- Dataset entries

======

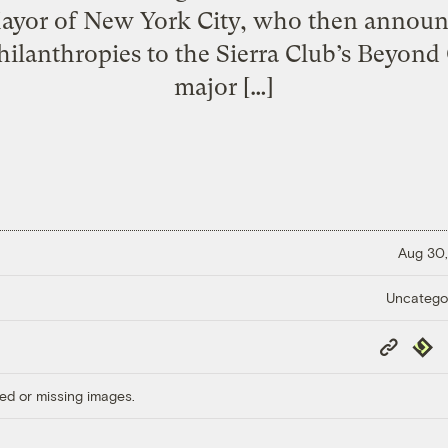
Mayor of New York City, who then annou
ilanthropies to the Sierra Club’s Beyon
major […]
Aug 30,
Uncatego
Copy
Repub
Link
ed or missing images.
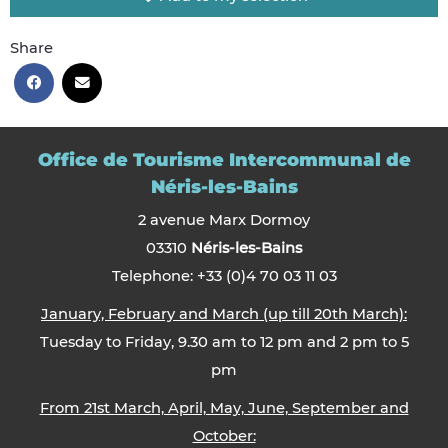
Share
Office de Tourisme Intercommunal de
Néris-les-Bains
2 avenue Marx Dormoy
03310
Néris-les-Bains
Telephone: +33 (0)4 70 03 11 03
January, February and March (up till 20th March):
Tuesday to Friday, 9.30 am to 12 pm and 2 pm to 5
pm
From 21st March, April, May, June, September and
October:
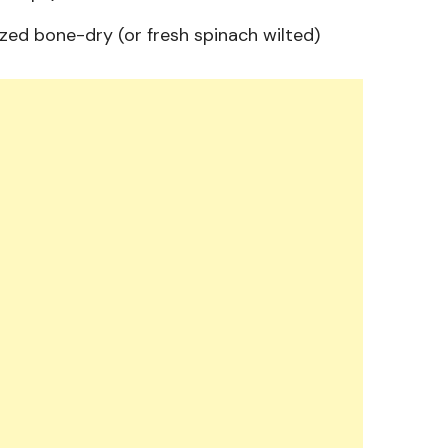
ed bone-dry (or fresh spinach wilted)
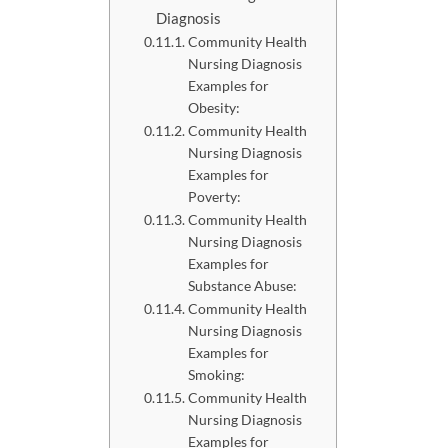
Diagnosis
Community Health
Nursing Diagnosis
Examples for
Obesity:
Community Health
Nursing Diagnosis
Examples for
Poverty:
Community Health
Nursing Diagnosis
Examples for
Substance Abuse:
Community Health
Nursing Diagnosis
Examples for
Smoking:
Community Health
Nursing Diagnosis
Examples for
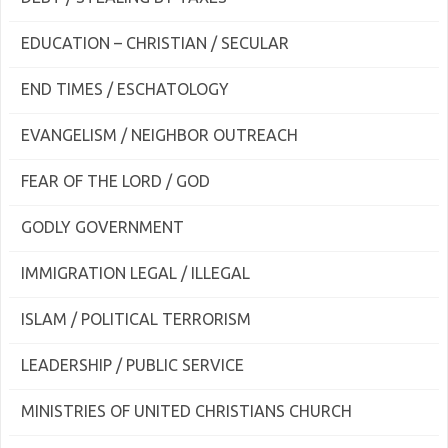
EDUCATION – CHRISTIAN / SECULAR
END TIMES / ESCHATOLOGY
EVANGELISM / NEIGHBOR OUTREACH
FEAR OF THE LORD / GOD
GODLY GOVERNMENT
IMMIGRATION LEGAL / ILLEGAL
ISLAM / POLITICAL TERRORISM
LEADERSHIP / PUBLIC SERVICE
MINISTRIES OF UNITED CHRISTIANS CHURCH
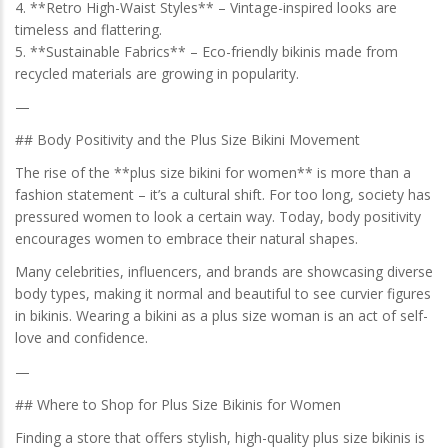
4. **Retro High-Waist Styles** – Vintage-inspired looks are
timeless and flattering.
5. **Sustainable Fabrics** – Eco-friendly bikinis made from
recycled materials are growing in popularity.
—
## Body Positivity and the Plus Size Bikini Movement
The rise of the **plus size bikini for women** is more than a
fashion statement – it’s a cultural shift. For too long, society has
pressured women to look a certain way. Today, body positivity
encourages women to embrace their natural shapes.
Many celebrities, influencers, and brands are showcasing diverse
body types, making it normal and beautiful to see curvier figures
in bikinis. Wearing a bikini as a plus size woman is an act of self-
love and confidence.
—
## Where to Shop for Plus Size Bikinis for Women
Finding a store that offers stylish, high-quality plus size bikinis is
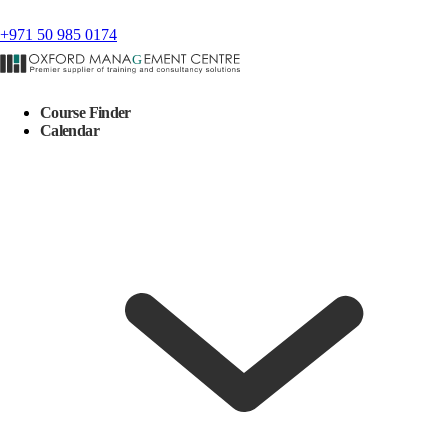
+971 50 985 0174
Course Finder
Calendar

======

- Work instruction
Can you format the part of the items that opens with the line containing "EDUCATION – CHRISTIAN / SECULAR" and closes with the line containing "MINISTRIES OF UNITED CHRISTIANS CHURCH" as a JSON list of strings, one string per line, leaving out any blank lines?

- Output of the task
[
  "EDUCATION – CHRISTIAN / SECULAR",
  "END TIMES / ESCHATOLOGY",
  "EVANGELISM / NEIGHBOR OUTREACH",
  "FEAR OF THE LORD / GOD",
  "GODLY GOVERNMENT",
  "IMMIGRATION LEGAL / ILLEGAL",
  "ISLAM / POLITICAL TERRORISM",
  "LEADERSHIP / PUBLIC SERVICE",
  "MINISTRIES OF UNITED CHRISTIANS CHURCH"
]